My duty is to handle the general affairs in God’s family. Because I always paid attention to my fame and position, whenever some problems occurred in my work, I justified and vindicated myself, fearing that others would look down on me. Later, I read a passage of God’s word: “If you are very good at forgiving yourself and very good at sparing yourself, I say that you will forever be a coward who cannot gain the truth. …will forever be satan’s faithful companion.” These words made me examine myself. How many times had I acted as a faithful companion of satan? If I still persist in my wrong course in the future, I will definitely be a coward who would gain no truth. Then what is the significance of my believing in God? So, I swore an oath before God: I will not give in to myself anymore, and I will pursue to be a person who practices the truth and rebels against his flesh. Otherwise, may you make me never be at peace.

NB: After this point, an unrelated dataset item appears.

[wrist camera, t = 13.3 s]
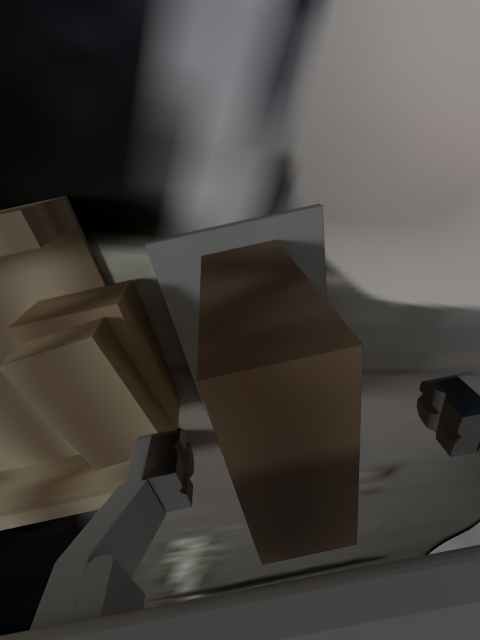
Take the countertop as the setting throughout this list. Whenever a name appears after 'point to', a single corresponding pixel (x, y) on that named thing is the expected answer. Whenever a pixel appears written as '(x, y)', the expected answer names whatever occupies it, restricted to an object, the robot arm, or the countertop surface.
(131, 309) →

Before long, God arranged a circumstance for me. One day, the sister who performed duty together with me asked me to copy out several addresses. Very quickly I copied them down for her. When I gave it to her, she asked me, “Have you proofread it?” “Yes. No error in it!” I answered confidently. However, after the sister came back, she said, “Because there is a word missing, we’ve failed to contact the other side all this time. We don’t know who made the mistake, you or the other side.” I immediately justified myself, saying, “I have proofread them all! It can’t be wrong. Most probably it’s the fault of the other side.” The sister then did not say anything more.
After that, my heart was always not peaceful and always felt that the other side was unlikely to be responsible for the fault. Besides, if I’m sure it isn’t my mistake, why do I always feel uneasy about it? No, I must check the original copy. After a check, the thing was made clear at last—the mistake was not made by the other side but me—it was me who had left out a word. Now I began to get nervous. I thought to myself, “I didn’t admit at that time that it was my fault; if I admit it now, what opinion will the sister have of me? If God’s family finds out that I always made mistakes, then will I still be used? No, I must tear off this ‘evidence of guilt’ and burn it up. Otherwise, the sister will know it sooner or later.” After I tore off that piece of paper and took it home, however, I was flustered inside all the time, feeling distressed as if I were a thief. That night I tossed and turned and could not fall asleep. In me there was a fierce war: “Should I speak it out or not?” At that time, my inner rebuke became stronger and stronger: “If I don’t speak out this matter the sister won’t know it, but God knows! Sooner or later God will reveal it. Besides, this matter is a small one outwardly, but it must be a chance God gives me to practice the truth and rebels against my flesh. If I don’t pay attention to practicing the truth to satisfy God in this small matter, then how can I satisfy God in big matters? In this way, I’ll forever be a coward who doesn’t gain the truth and forever be satan’s faithful companion. I just swore an oath before God two days ago. Now when God gets serious with me, I’m not willing to practice the truth. Am I not deceiving God? Yes! I can’t deceive God anymore. Tomorrow, I must reveal my ugly features to the public and practice rebelling against my flesh before God.”
Early next morning, I felt that if I didn’t rely on God, I would still have no courage to speak out my ugliness. So, I prayed for this matter and besought God to give me courage so that I could rebel against the flesh in this small matter and testify for God before my old flesh—this stubborn satan. No matter whether God’s family would use me or not, I would rely on God to practice the truth. When I spoke out everything about the matter, the sister’s reaction was nothing like what I had imagined. And she said, “God says that we all are people corrupted by satan. If it were not for God’s uplifting, none of us would deserve to be used by God. God’s word also says that the process of our performing duties is the process of our being revealed and perfected by God….” After practicing the truth, I felt very relieved and excited. I also felt that I had misunderstood God too much. It seemed to me that God was also narrow-minded like man and I would be eliminated once my corruptions were revealed. I was really foolish, ignorant, and poor to a certain extent!
From my attitudes before and after this small matter, I have a little understanding at the bottom of my heart: To practice “rebelling against the flesh” is really difficult for me who do not love the truth! Now I sincerely admit that I’m purely a faithful companion of satan and there are too many times of my having grieved God and disgusted God. From now on, I’ll rely on God to transcend the dark dominion of my flesh, practice “rebelling against the flesh” more, and give more comfort to God’s heart.